» THE TASK:
Your answer should be one number: how many lines of the records hold the string "LMHOSTS".

» DATA TO USE:
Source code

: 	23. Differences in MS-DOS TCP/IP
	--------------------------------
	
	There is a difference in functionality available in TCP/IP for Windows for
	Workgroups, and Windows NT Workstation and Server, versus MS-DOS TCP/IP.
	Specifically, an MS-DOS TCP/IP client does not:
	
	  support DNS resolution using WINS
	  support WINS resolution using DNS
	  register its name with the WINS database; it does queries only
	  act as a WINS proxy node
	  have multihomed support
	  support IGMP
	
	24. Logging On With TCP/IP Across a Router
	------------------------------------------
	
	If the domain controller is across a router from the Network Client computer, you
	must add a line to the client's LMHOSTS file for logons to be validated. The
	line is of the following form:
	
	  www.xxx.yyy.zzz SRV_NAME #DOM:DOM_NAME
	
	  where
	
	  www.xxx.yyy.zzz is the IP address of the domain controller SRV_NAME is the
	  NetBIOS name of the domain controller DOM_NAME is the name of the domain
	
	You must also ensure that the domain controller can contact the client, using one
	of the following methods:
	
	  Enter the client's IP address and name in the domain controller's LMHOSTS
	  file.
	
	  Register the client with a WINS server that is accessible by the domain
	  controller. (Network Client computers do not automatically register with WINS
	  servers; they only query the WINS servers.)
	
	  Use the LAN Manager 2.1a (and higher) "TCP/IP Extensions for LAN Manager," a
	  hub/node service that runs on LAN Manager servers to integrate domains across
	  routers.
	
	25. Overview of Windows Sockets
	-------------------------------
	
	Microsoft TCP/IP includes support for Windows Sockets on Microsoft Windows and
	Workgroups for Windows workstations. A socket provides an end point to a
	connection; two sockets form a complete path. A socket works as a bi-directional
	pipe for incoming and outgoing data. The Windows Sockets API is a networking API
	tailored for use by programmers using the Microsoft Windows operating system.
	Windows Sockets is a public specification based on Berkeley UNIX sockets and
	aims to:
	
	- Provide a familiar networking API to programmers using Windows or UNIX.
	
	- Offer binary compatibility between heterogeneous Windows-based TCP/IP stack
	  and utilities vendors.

» TASK SOLUTION:
2